(Recorded data)
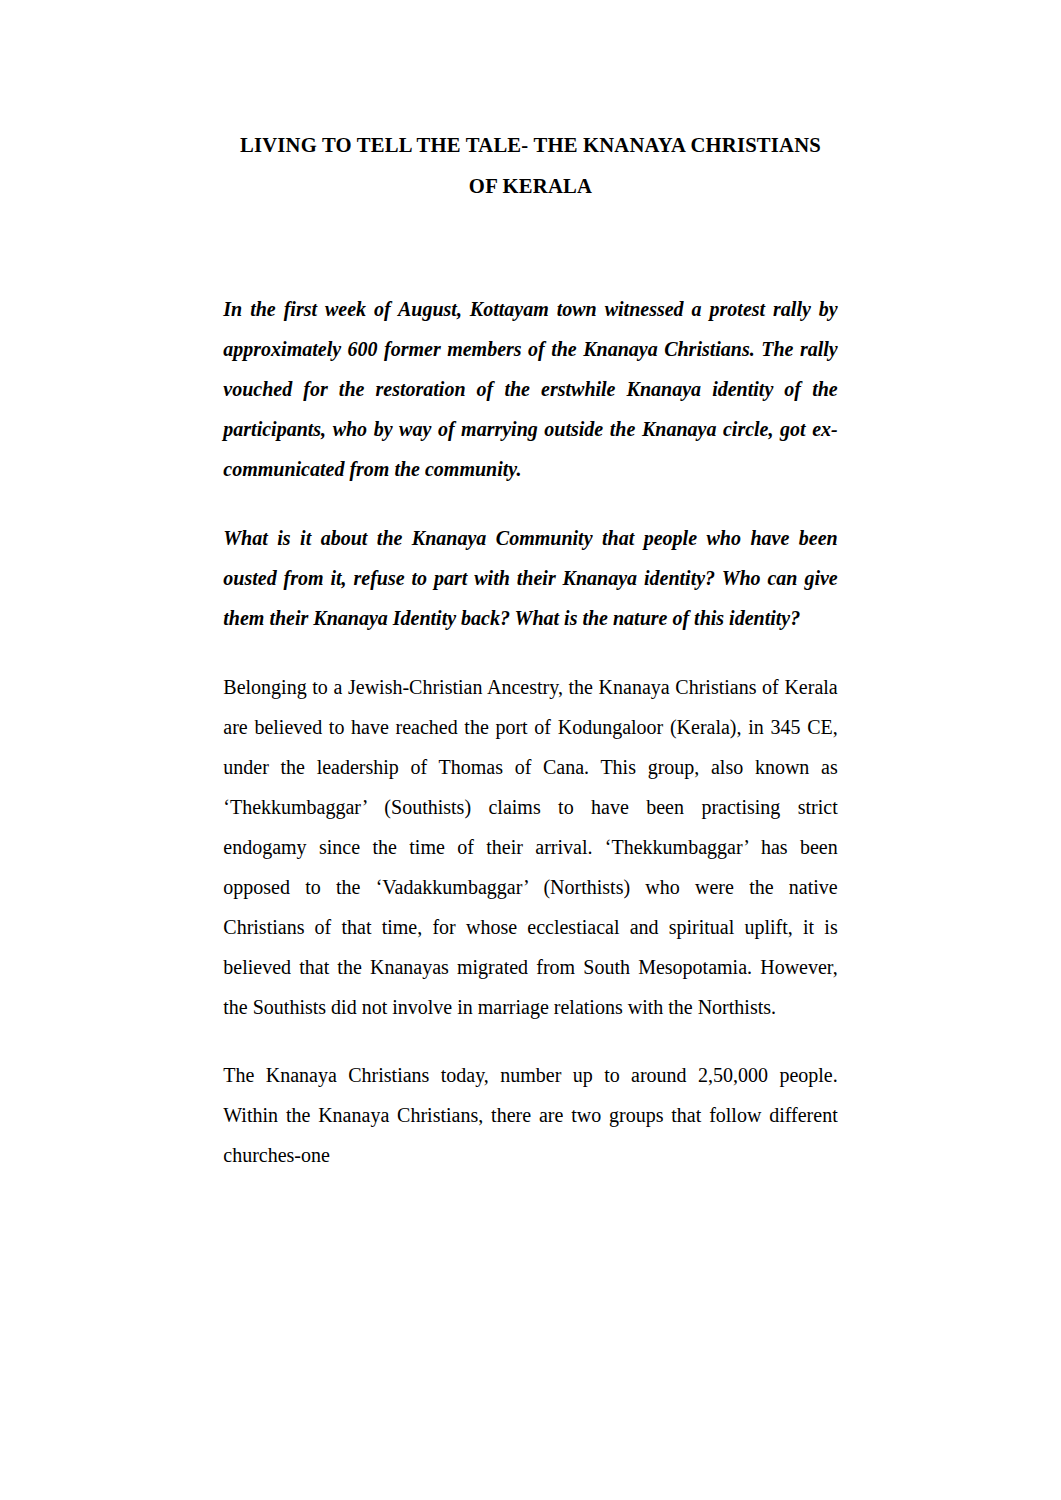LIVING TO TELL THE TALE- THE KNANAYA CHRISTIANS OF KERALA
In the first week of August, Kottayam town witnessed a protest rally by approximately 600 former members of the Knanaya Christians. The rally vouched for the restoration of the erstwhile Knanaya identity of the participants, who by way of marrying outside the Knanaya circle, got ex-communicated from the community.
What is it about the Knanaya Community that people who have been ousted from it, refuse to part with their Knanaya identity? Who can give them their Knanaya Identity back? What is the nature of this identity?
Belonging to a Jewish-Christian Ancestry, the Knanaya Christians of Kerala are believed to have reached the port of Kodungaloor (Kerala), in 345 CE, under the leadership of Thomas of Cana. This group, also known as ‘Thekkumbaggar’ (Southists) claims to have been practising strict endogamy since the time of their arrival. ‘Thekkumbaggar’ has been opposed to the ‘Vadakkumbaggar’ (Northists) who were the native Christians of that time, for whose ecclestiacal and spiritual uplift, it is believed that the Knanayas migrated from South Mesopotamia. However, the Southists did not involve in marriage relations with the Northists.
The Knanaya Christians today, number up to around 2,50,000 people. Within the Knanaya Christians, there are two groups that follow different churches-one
...
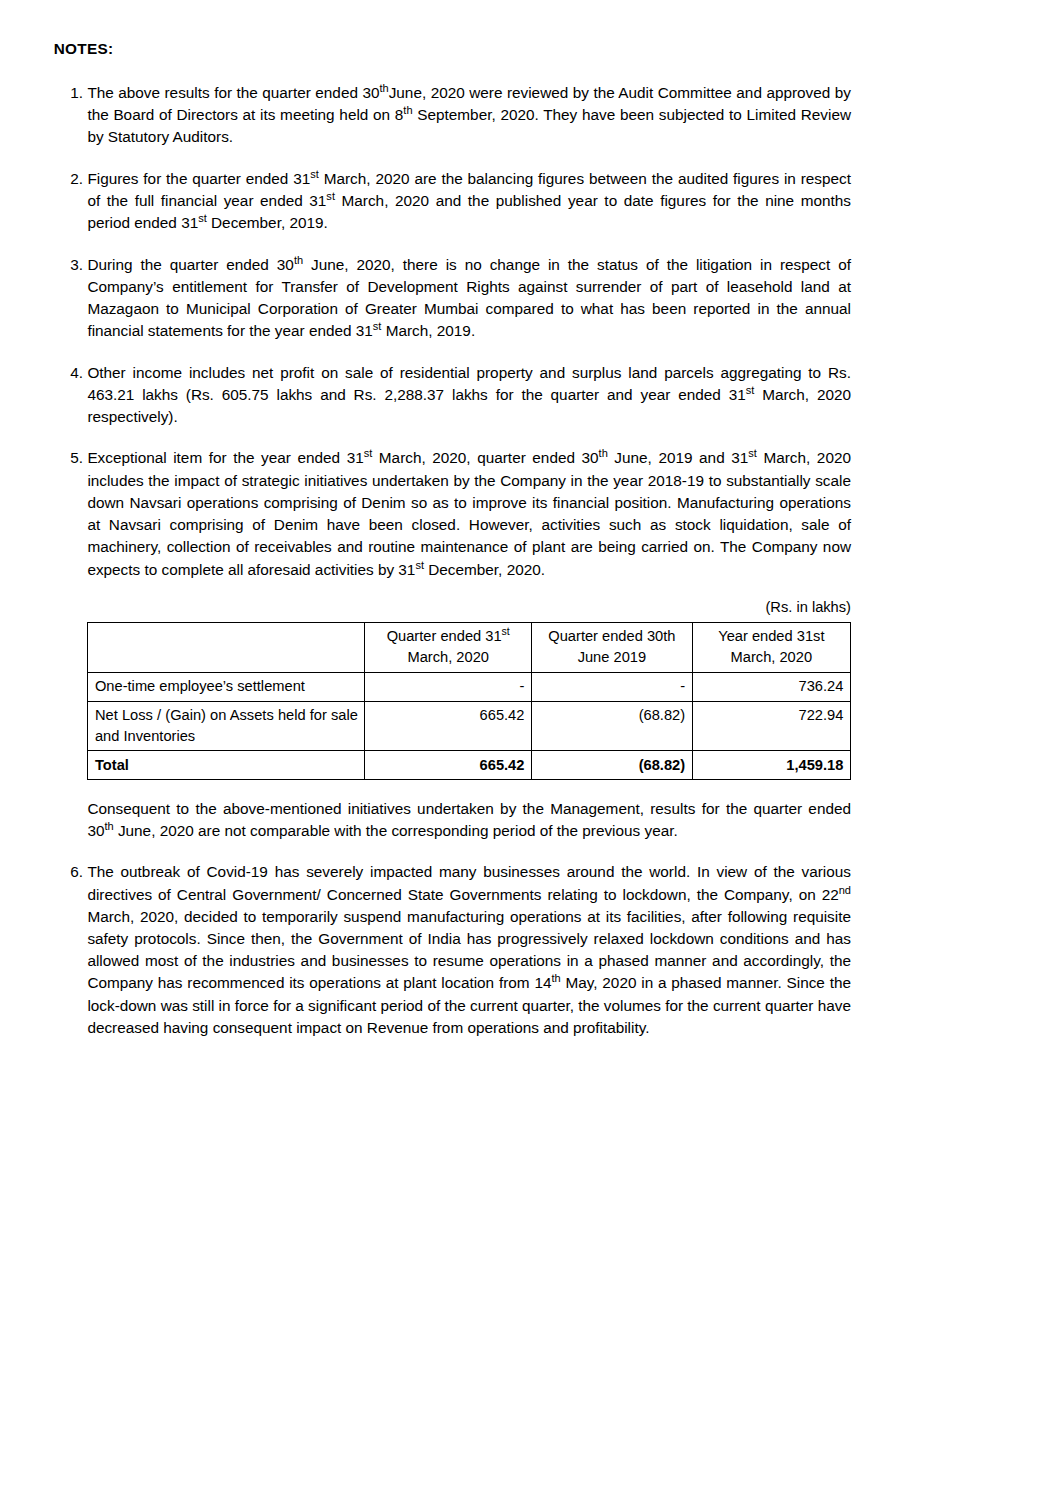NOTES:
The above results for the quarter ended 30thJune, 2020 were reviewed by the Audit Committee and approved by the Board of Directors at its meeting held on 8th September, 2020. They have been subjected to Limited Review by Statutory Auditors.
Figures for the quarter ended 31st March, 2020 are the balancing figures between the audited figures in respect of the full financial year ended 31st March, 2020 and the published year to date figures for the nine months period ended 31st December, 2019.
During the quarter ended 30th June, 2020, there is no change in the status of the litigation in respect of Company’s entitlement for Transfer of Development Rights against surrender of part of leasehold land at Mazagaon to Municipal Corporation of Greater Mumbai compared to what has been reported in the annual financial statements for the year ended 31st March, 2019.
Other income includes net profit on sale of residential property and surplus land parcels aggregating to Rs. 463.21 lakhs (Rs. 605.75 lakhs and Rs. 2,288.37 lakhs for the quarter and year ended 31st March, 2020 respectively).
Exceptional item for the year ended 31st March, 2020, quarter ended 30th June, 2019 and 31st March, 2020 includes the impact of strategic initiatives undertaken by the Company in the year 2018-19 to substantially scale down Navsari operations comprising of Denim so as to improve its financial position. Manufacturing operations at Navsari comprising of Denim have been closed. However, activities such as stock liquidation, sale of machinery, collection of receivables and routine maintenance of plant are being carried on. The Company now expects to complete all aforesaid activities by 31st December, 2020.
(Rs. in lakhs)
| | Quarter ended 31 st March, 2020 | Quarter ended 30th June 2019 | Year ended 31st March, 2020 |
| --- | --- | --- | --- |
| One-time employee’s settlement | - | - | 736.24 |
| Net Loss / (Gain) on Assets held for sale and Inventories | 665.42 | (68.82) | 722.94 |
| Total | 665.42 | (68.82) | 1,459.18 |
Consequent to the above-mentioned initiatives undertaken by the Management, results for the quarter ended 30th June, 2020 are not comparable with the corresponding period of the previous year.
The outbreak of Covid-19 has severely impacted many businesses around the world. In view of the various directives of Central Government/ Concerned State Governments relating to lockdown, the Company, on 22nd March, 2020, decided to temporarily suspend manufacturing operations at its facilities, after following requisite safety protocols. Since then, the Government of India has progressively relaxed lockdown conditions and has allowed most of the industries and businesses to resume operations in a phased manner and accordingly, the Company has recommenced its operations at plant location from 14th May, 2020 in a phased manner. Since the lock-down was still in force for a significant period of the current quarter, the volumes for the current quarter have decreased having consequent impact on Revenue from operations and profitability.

(Task instructions) The required answer is the exact run of lines above starting at the line with "(68.82) | 1,459.18 |" and ending at the line with "Consequent to the", with both ends present.

(Response to this task)
| Total | 665.42 | (68.82) | 1,459.18 |
Consequent to the above-mentioned initiatives undertaken by the Management, results for the quarter ended 30th June, 2020 are not comparable with the corresponding period of the previous year.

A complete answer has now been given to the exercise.